• [TEXTO DE LECTURA]
★ ★ ★

Espíritu Santo, que nos haces buenos con la bondad de Dios

“«Maestro bueno, ¿qué he de hacer para tener en herencia la vida eterna?». Jesús le dijo: «¿Por qué me llamas bueno? Nadie es bueno sino sólo Dios” (Mc 10,17-22). El reto de la santidad es algo más que medir la vida con presupuestos humanos. Dios nos habla al corazón, es decir, a ese lugar donde nadie (excepto nosotros mismos) tiene acceso. No podemos valernos de las opiniones de los hombres para saber si actuamos correctamente, ya que quizás buscamos el juicio ajeno hasta encontrarnos con aquél que más convenga a nuestra «falta de juicio». La única vara de medir es la bondad de Dios, que se identifica con su propia esencia: amor, gratuidad, donación, magnanimidad.

¿En qué se entretiene nuestro pobre corazón? Cuántas veces decimos que somos buenos, sólo por justificar nuestras obras incompletas, o nuestro afán por destruir a través del juicio, la críticas, las envidias o rencores. ¿Por qué vamos a exigirnos perfecciones que sabemos, a ciencia cierta, que nadie posee? ¿No son los santos creación de nuestras impotencias? ¿No es cierto que poco podemos cambiar a estas alturas de la vida? Cuando razonamos así, nos vence el ánimo de la mediocridad, y nos domina un estado de latente aburguesamiento, que nos deja anclados en la tibieza y en la pasividad.

★ ★ ★

• [DATOS PROPORCIONADOS]
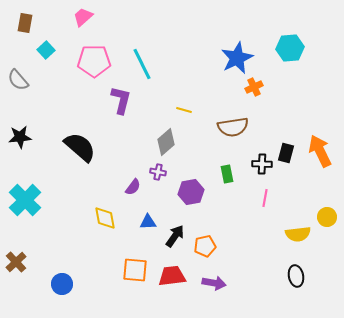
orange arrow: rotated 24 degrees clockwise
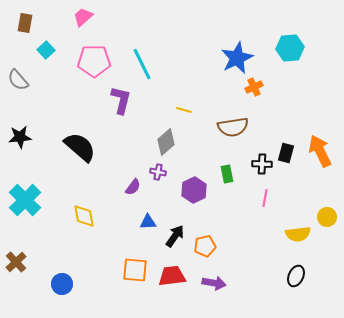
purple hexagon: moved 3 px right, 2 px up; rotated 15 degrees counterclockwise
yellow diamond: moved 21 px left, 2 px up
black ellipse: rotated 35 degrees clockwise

★ ★ ★

• [EJERCICIO ESCRITO 1] Indica si cada afirmación concuerda con la reflexión sobre la bondad de Dios y justifica tu respuesta con las palabras exactas del texto: (a) Dios nos habla al corazón; (b) las opiniones de los hombres nos permiten saber si actuamos correctamente; (c) la bondad de Dios se identifica con su propia esencia.
• [EJERCICIO ESCRITO 2] Traduce al inglés esta oración de la reflexión sobre la bondad de Dios: «El reto de la santidad es algo más que medir la vida con presupuestos humanos».
• [EJERCICIO ESCRITO 3] Continúa la reflexión sobre la bondad de Dios a partir de su última oración.
Los datos no guardan relación alguna con la reflexión sobre la bondad de Dios.

• [RESPUESTA FINAL 1]
(a) Sí: «Dios nos habla al corazón».
(b) No: «No podemos valernos de las opiniones de los hombres para saber si actuamos correctamente».
(c) Sí: «La única vara de medir es la bondad de Dios, que se identifica con su propia esencia».

• [RESPUESTA FINAL 2] The challenge of holiness is something more than measuring life by human standards.

• [RESPUESTA FINAL 3]
La bondad es cosa bien distinta. Nace de la aceptación de nuestro rostro maltrecho y de las cicatrices del alma. Y, en todo ello, proclamar con el Apóstol: “¿Quién nos separará del amor de Cristo? ¿La tribulación?, ¿la angustia?, ¿la persecución?, ¿el hambre?, ¿la desnudez?, ¿los peligros?, ¿la espada?” (Rm 8,35). Todo, absolutamente todo, carece de importancia y se relativiza, cuando descubrimos que «sólo Dios es bueno».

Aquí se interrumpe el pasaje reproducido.